In one of my favorite classes, Building and Sustaining a Successful Enterprise, we studied a theory about deliberate strategy and emergent strategy. With the former, we map out our goals and the actions we will take to achieve those goals, predicting that x will lead to y over z time. With emergent strategy we open our course to influence from the environment, and often the resulting actions and outcomes are unplanned and often a surprise. Businesses use a blend of both approaches, though more established companies try to be more deliberate and startups by nature must rely on emergent strategy.

As I pursue entrepreneurship full time after graduation, I have realized that life is really much more like a startup than most of us would be comfortable with. No matter how much we try to plan out our lives, very few of us will end up where we originally intended.

My first year at HBS, I listened avidly at CEO speeches, CPD workshops and career coaching sessions for some hint of what I should do to reach some vague destination in the future where I would be living my life to the fullest. We saw many business leaders who had “made it,” and we all wanted to know how to achieve the same success. We asked the same question over and over with slightly different wording: “How did you get to where you are?” The answer was also basically the same. “I don’t know.” When they were our age, these leaders couldn’t have predicted that they would end up where they are now. They simply lived life and took opportunities as they came along, and with passion and perseverance they accomplished great things.

I came to HBS certain that I would return to China and continue to work in consulting. In a few months that all changed as mentors and classmates challenged me to think about what I really wanted to do with my life. I’ve always had a love of storytelling and creativity. I took a 180 degree turn out of a traditional business field into entertainment and arts, writing script coverage on my free time and landing internships at Lincoln Center and Mirada, a studio in LA. I thought I’d be set for Hollywood after graduation. Then at the beginning of my second year, I was hit very powerfully with a startup idea. It was scary. Heart-pounding scary because I’d never thought about starting a business. At the same time I couldn’t stand the thought of this idea NOT coming to fruition simply because I was afraid. I started working on it right away, wondering if this would derail all my plans for Hollywood.

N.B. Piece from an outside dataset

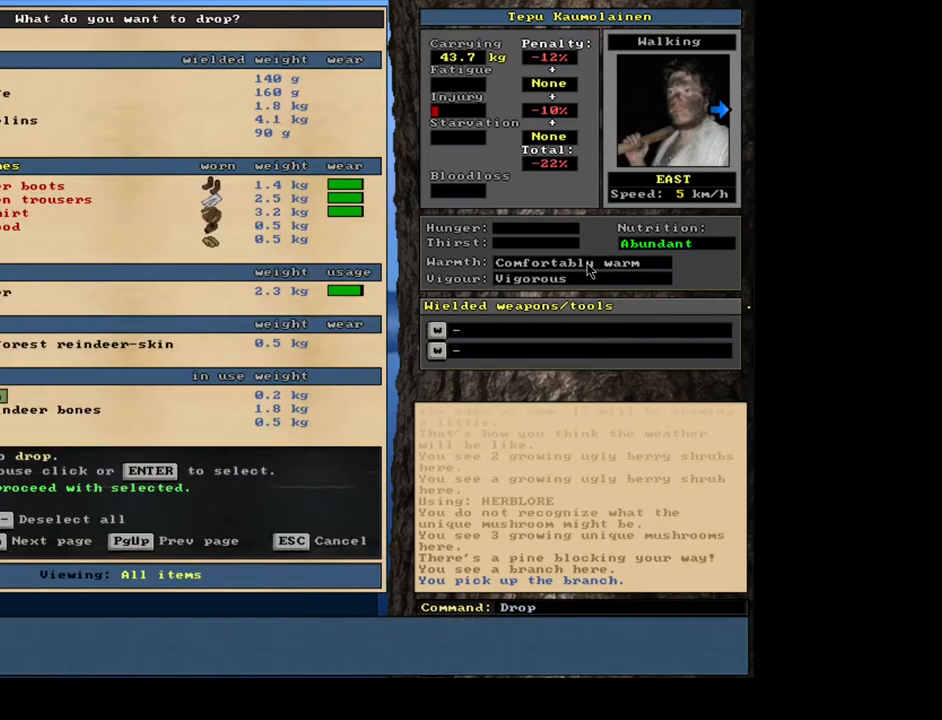
{"keys": ["minus"], "mouse": [], "events": [[417, "minus", "down"]]}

Several months later I was pursuing three startup ideas at the same time. I eventually picked one as circumstances narrowed down my choices to one path – a revolutionary technology that allows musicians to play with real, dynamic orchestra sound. An orchestra in your pocket that listens to and follows you like real musicians would. As a pianist I’ve always dreamed of playing a full concerto with an orchestra, and lamented that I never would be able to because I’d given up professional training a long time ago. 99% of musicians are in my position. Now this technology, Music+1, can change that, revolutionizing the world of music performance the way recordings did for music listening a hundred years ago. I am working with a great team, and we recently won a runner up prize at the Deans’ Cultural Entrepreneurship Challenge. China is a huge part of our future plans. I’ve landed at the intersection of my passions, and through this I think I have discovered the overall driving force behind my work. To spread beauty to the world.

Two years ago, I had no clue I would end up staying in Boston, much less working on a startup. But through a wandering wide-eyed journey, I have come to a place I know is right at this time in my life. And while from my limited, human perspective, my life strategy seems to be perpetually emergent, I know that from God’s perspective, it is deliberate. Only when I have already lived through these things can I look back and see how He was so meticulous and so very good in how He shaped my path. Proverbs 16:9 encapsulates this.

“In his heart a man plans his course, but the LORD determines his steps.”

I can embrace uncertainty because I know that “emergent” does not mean “random.” It means open-mindedness and faith, and no regrets.